Just how few is the issue. Marc Restellini, who was then working on separate catalogues raisonnés of the artist’s paintings and drawings for the Wildenstein Foundation, told the magazine Art & Auction in 2001 that there were three fake paintings to every legitimate one — and nine fake drawings.

Clearly policing was called for. I attended the coming of ‘The Modigliani Committee’ to Manhattan, whch was announced at a press conference at the Carlyle Hotel in January 2000. A press release read ‘The Modigliani Committee: A Blue-Ribbon Panel of Leading Experts Establishes New York Headquarters to Safeguard Legacy of Amedeo Modigliani.’ Committee members included Parisot and Moïse Kisling’s son, Jean.

Death by committee

The art world’s opinions of the Modigliani Committee were blunt. ‘This committee is a complete joke,’ the Paris mega-dealer Daniel Malingue told Art & Auction. Marc Blondeau, the former chairman of Sotheby’s Paris, said: ‘It’s a nonsense for me — it’s a non-event.’ Art & Auction did elicit a rare contrary opinion from one Joseph Guttmann, who was described as a ‘friend’ of Parisot. He said: ‘While Marc Restellini is at the moment the darling of the auction houses, it won’t be much longer before he is going to run out of favour with them.’

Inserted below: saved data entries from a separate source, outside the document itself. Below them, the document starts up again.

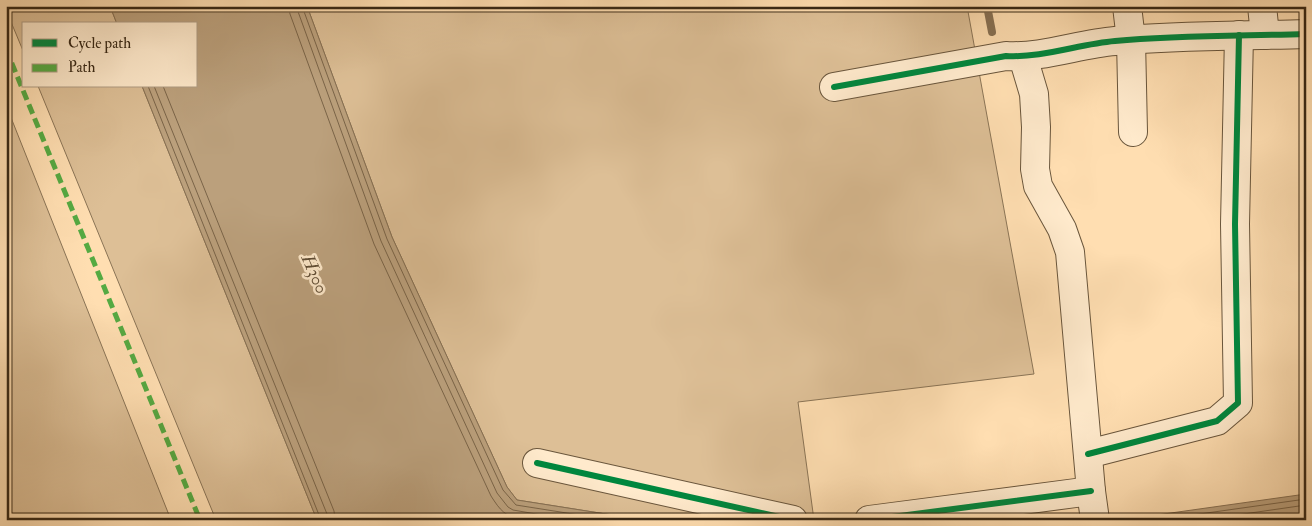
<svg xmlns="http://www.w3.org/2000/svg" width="1312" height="526" font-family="'IM FELL Double Pica',serif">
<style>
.green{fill:#ddbf96;stroke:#8a7456}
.water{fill:#bba07c;stroke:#877053}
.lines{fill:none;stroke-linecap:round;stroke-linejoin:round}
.shore{stroke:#7a6448;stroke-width:1}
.stream{stroke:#877053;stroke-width:8}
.minor-casing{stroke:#6a563c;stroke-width:30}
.minor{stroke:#ffeacc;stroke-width:28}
.quiet{stroke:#55aa42;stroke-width:5;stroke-dasharray:10 5;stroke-linecap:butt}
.cycleway-casing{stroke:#ffeacc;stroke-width:9}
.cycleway{stroke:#00873e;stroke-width:6}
.labels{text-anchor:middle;stroke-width:5;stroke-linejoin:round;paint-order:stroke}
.water-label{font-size:18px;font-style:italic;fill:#5f4c34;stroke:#ffeacc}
</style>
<rect width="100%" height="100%" fill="#ffdeb1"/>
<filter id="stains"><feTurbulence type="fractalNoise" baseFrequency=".004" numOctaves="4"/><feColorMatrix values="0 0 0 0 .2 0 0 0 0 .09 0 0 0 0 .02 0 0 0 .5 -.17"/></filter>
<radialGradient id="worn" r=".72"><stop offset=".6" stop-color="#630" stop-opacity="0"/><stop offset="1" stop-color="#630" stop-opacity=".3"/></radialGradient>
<g class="green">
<path d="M6,6h104l7,18h-93v29l-18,-43z"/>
<path d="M307,6h660l67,368 -236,28 16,118h-170l-127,-20 -10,-13 -115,-250z"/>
<path d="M38,86h104l175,434h-101z"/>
<path d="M6,105l165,415h-165z"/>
</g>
<g class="water">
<path d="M110,6h197l85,231 115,250 10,13 127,20h-327l-175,-434h54v-62h-79z"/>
<path d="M1306,494v26h-185z"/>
</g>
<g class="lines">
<g class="shore">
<path d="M288,6l2,8 84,230 117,252c9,14 14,21 32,24"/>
<path d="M296,6l85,235 116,252 11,14 5,3 58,10"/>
<path d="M302,6l85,233 116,251 13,15 95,15"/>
<path d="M148,86l173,434"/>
<path d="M154,86l173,428 1,6"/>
<path d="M163,86l171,425 1,9"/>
<path d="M1157,520l149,-21"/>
<path d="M1202,520l104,-15"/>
</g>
<path class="stream" d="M987,6l5,26"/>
<defs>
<g id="minor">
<path d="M1127,6l4,34 2,92"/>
<path d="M1262,6l3,29"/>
<path d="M1023,57l11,37 2,33 -1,42 3,17 24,43 8,23 21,239 4,29"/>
<path d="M834,87l172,-31c37,2 73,-12 109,-15 64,-6 127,-5 191,-7"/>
<path d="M1088,454l129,-33 21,-18 -3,-179 4,-189"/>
<path d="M537,463l256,57"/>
<path d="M869,520l222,-29"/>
</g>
</defs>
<use href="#minor" class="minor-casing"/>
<use href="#minor" class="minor"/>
<path class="quiet" d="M6,49l194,471"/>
<defs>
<g id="cycleway">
<path d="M834,87l172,-31c37,2 73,-12 109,-15 64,-6 127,-5 191,-7"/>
<path d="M1088,454l129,-33 21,-18 -3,-179 4,-189"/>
<path d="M537,463l256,57"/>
<path d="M869,520l222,-29"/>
</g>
</defs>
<use href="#cycleway" class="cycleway-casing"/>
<use href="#cycleway" class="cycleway"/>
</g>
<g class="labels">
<g class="water-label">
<text transform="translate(315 274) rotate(66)" y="6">H300</text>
</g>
</g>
<rect width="1312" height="526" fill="none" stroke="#ffdeb1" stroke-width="25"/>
<rect x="8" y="8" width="1297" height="511" fill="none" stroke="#382815" stroke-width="2.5"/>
<rect x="12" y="12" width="1287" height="501" fill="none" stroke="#382815"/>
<rect x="22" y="22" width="175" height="65" fill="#ffeacc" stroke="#af9c83"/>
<rect x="32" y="39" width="25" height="8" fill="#00873e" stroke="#af9c83"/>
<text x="68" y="48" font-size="15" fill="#382815">Cycle path</text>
<rect x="32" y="64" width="25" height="8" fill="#55aa42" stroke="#af9c83"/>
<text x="68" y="72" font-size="15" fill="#382815">Path</text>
<rect width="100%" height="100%" filter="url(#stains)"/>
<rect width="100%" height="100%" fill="url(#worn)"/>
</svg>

Indeed, in September 2000 Wildenstein announced that it was dropping plans to publish the drawings catalogue. Observers noted that the Wildenstein Foundation had been twice sued by owners after Restellini refused to accept works, and it had lost both times. Its release stated that Restellini had been getting ‘death threats’. There was scuttlebutt that Wildenstein would also drop the catalogue raisonné on the paintings.

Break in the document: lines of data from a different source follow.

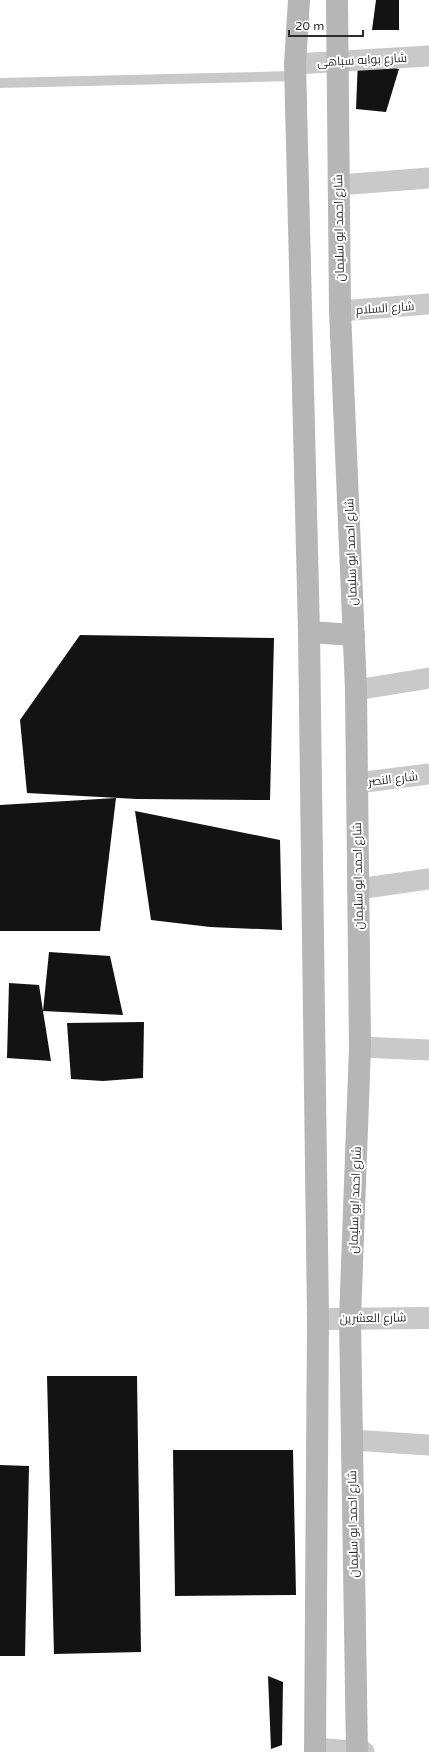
<svg xmlns="http://www.w3.org/2000/svg" width="429" height="1752" font-family="'Varela Round',Cairo,sans-serif">
  <style>
    .building { fill: #131313 }
    .lines { fill: none; stroke-linecap: round; stroke-linejoin: round }
    .service { stroke: #c9c9c9; stroke-width: 10 }
    .minor { stroke: #c9c9c9; stroke-width: 21 }
    .tertiary { stroke: #c9c9c9; stroke-width: 22 }
    .secondary { stroke: #b6b6b6; stroke-width: 22 }
    .labels { text-anchor: middle; dominant-baseline: central; stroke-width: 4; stroke-linejoin: round; paint-order: stroke }
    .street-label { font-size: 12px; fill: #2c2c2c; stroke: #fff }
  </style>
  <rect width="100%" height="100%" fill="#fff"/>
  <g class="building">
    <path d="M376,0h23v30h-27z"/>
    <path d="M358,60l41,9 -13,43 -30,-3z"/>
    <path d="M80,635l194,3 -4,162 -133,-1 -110,-6 -7,-73z"/>
    <path d="M116,798l-16,133h-100v-126z"/>
    <path d="M135,811l145,29 2,90 -72,-3 -59,-7z"/>
    <path d="M49,952l61,4 13,59 -80,-4 8,50 -44,-3 2,-75 30,2 4,26z"/>
    <path d="M144,1022l-1,56 -40,3 -32,-2 -4,-56z"/>
    <path d="M47,1376h90l4,276 -87,2z"/>
    <path d="M173,1450h120l3,145 -121,1z"/>
    <path d="M0,1465l29,1 -4,190h-25z"/>
    <path d="M268,1676l15,6 -1,63 -11,4z"/>
  </g>
  <g class="lines">
    <path class="service" d="M0,83l295,-7"/>
    <g class="minor">
      <path d="M295,64l134,-8"/>
      <path d="M339,185l90,-7"/>
      <path d="M340,311l89,-7"/>
      <path d="M356,690l73,-12"/>
      <path d="M357,783l72,-9"/>
      <path d="M358,889l71,-10"/>
      <path d="M360,1047l69,3"/>
      <path d="M352,1440l77,5"/>
      <path d="M315,1748l49,4"/>
    </g>
    <path class="tertiary" d="M318,1319l111,-1"/>
    <g class="secondary">
      <path d="M299,0l-4,64 14,568 9,687 -3,433"/>
      <path d="M337,0l3,311 16,379 4,357 -10,272 7,433"/>
      <path d="M309,632l45,3"/>
    </g>
  </g>
  <g class="labels">
    <g class="street-label">
      <text transform="translate(362 60) rotate(-3)">شارع بوابه سباهى</text>
      <text transform="translate(339 228) rotate(-91)">شارع احمد ابو سليمان</text>
      <text transform="translate(385 308) rotate(-4)">شارع السلام</text>
      <text transform="translate(351 552) rotate(-92)">شارع احمد ابو سليمان</text>
      <text transform="translate(393 779) rotate(-7)">شارع النصر</text>
      <text transform="translate(358 876) rotate(-91)">شارع احمد ابو سليمان</text>
      <text transform="translate(355 1200) rotate(-88)">شارع احمد ابو سليمان</text>
      <text transform="translate(373 1318) rotate(-1)">شارع العشرين</text>
      <text transform="translate(353 1524) rotate(-91)">شارع احمد ابو سليمان</text>
    </g>
  </g>
  <path d="M289 30v6h74v-6" fill="none" stroke="#2c2c2c" stroke-width="2"/>
  <text x="295" y="30" font-size="12" fill="#2c2c2c" stroke="#ffffff" stroke-width="3" paint-order="stroke">20 m</text>
</svg>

So was Parisot ahead of the game in not trusting Restellini? Just hold on. In 2010 the Italian police raided Modigliani: From Classicism to Cubism, a show that Parisot, as head of the Modigliani Institute in Rome, had organised in Palestrina, 22 miles east of the capital. They seized 22 works, including four bronze sculptures, a painting and a batch of authentication certificates.

The following year, Laure Modigliani asserted her droit morale over her grandfather’s work, which she had been allowing Parisot to control. He was quoted to the effect that he acknowledged her rights, adding hopefully/plaintively: ‘That does not mean I cannot be the recipient of the Modigliani Archive, due to my deep knowledge and expertise.’ In January this year, after a two-year investigation, the forgery unit of the Italian police put him under house arrest.

Restellini, meanwhile, is pressing on with his catalogue raisonné of Modigliani’s paintings.